BBQ meal provided on site!

Raffle items will include, guided fishing and hunting trips, sporting gear, wildlife art and much much more.

Live Texas country music by The Cody Ray Henry Band.

See you there!


----------



## Spekaholic

We'll be there!! Looking forward to it!!


----------



## Crab Trap

I'm bringing a crew!


----------



## Durtjunkee

Bring 2 Crews!
Great Food! Great People! Great Music! Tons of auction items and raffle prizes!

All proceeds go to help our brother Jesse!


----------



## Crab Trap

We had a great time!


----------



## Durtjunkee

Thanks to everyone who came out!

It was a roaring success!

I hope everyone enjoyed themselves!


----------



## whos your daddy

*Great time*

Had a great time being the auctioneer for this event. Live auction alone we raised $50k for Jesse. I am again amazed by the generosity of fellow fisherman.

Mark


----------



## Durtjunkee

Thanks again for all your help Mark!


----------



## valve_king

Definitely A great event!
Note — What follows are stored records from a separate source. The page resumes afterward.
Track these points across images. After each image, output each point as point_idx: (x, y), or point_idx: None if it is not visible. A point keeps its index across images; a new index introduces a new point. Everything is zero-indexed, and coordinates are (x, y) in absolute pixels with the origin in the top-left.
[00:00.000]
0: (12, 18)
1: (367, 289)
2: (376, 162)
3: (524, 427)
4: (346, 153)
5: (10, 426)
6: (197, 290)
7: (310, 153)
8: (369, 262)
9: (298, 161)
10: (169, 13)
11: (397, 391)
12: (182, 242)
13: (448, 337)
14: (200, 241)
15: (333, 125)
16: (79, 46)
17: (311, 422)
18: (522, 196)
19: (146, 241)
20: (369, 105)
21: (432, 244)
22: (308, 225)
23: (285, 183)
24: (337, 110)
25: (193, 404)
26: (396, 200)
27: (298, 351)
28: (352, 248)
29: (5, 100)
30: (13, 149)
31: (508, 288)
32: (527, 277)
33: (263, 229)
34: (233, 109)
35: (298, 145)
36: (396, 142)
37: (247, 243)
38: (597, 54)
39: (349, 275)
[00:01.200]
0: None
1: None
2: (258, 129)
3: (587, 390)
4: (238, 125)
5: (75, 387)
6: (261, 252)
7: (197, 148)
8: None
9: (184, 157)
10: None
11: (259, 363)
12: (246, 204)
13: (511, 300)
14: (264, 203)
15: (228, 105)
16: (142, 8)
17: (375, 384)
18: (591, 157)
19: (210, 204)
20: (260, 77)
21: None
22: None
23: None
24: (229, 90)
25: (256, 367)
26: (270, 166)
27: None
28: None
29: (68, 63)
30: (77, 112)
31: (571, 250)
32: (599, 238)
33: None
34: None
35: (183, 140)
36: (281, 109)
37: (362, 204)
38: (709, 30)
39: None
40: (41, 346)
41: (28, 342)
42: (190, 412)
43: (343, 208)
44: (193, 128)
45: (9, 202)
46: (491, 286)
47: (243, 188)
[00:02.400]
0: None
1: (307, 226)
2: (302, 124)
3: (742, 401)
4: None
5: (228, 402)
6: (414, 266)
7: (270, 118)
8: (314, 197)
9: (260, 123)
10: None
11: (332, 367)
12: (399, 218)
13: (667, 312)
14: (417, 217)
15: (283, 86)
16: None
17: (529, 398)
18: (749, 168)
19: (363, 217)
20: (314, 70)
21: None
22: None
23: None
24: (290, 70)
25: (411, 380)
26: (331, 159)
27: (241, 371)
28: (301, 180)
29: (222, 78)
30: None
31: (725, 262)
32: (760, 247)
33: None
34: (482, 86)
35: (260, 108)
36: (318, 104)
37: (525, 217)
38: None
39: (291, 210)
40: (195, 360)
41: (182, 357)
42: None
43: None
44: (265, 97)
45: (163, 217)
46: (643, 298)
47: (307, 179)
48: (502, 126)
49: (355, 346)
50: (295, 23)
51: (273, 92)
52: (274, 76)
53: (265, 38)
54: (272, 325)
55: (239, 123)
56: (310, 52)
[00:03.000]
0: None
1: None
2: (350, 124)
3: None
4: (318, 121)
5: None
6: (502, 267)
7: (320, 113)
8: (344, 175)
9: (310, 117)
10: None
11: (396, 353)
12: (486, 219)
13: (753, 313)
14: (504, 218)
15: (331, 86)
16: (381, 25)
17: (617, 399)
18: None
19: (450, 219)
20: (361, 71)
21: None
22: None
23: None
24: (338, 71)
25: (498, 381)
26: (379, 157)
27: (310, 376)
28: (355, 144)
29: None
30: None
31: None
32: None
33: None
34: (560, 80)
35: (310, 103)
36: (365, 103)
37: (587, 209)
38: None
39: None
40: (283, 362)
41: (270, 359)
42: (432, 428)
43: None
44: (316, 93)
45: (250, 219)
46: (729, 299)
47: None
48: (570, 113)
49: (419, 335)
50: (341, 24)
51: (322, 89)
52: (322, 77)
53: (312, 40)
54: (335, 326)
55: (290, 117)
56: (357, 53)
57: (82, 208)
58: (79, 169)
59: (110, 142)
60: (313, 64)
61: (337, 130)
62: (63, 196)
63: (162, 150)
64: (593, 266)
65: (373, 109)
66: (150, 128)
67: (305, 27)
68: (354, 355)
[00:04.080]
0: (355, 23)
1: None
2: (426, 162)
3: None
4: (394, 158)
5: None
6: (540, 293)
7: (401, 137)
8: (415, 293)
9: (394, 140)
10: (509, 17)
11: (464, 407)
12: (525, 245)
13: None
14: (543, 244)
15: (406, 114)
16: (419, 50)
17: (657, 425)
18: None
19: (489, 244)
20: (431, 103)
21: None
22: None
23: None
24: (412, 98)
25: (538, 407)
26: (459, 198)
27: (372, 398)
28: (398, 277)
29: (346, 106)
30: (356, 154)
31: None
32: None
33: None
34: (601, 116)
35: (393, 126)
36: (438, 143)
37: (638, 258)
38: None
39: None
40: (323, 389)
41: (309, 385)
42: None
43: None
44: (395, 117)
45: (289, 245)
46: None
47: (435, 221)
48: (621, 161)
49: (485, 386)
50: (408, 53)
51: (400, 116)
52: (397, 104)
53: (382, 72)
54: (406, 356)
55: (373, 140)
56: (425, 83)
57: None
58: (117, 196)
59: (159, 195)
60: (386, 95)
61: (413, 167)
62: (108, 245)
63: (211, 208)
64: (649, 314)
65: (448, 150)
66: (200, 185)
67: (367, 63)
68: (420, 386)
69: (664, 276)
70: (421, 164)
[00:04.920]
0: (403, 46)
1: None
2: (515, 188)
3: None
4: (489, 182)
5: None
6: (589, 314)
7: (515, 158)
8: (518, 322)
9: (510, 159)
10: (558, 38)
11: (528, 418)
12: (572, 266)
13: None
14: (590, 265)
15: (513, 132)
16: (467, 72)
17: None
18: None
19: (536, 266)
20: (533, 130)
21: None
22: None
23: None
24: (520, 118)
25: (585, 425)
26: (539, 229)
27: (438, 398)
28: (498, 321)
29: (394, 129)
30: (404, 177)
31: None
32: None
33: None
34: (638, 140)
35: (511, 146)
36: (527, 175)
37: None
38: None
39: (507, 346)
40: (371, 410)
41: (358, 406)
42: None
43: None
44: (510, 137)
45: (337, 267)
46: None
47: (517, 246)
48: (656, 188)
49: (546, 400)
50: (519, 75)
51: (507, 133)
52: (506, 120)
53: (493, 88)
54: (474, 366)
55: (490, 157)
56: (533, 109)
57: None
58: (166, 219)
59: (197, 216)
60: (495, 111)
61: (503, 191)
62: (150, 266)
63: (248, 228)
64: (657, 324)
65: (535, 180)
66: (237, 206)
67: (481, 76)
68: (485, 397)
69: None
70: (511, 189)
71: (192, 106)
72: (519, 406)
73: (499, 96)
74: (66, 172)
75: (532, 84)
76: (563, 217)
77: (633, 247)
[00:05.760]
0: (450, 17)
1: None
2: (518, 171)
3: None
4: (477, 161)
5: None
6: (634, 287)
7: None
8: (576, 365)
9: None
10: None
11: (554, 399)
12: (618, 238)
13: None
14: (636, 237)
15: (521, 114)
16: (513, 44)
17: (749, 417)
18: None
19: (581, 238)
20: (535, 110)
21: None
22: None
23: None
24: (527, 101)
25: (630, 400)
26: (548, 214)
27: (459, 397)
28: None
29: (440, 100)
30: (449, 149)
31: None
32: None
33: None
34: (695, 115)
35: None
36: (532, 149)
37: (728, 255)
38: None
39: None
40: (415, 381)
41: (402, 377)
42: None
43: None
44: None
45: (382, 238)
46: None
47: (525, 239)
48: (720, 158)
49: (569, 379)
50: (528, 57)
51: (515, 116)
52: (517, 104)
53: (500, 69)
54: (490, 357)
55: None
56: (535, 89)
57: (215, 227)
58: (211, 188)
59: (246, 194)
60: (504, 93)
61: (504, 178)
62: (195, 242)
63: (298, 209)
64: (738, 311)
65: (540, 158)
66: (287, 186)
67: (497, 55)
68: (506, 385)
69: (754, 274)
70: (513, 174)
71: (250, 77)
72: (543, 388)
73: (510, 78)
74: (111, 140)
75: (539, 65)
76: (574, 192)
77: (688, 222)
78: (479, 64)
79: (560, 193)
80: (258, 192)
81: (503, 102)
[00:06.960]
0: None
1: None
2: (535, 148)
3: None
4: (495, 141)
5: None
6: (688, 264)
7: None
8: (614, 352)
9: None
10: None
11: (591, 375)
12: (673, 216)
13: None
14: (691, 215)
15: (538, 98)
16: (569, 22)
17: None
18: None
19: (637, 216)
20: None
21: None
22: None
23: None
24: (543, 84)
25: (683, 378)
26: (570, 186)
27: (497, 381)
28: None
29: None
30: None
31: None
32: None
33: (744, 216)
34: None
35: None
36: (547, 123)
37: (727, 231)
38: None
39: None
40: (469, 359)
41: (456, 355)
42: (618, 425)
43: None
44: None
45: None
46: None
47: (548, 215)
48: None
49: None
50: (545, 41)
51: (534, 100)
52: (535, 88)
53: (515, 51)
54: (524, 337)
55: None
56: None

The only downer were the individuals stealing coolers from the bed of pick up trucks in the parking lot. It's amazing that some peeps feel the need to steal at an amazing charity event. KARMA, BABY!


----------



## D-Czech

The wife and I were honored to be there to support a great guy.
It was turly great to see all the support for a great captin and fellow fisherman. You just don't experience that type of fellowship sitting playing video games or watching TV. Outdoors people are the best.

And Yes Mark did a great job as usual.


----------



## Capt.Troy

*Donated Flounder Trip*

Got em out tonight and back in by 10:00. We were one short of their limit
but the front dirtied up the water. Still a good time and was happy to do it
for my friend.


----------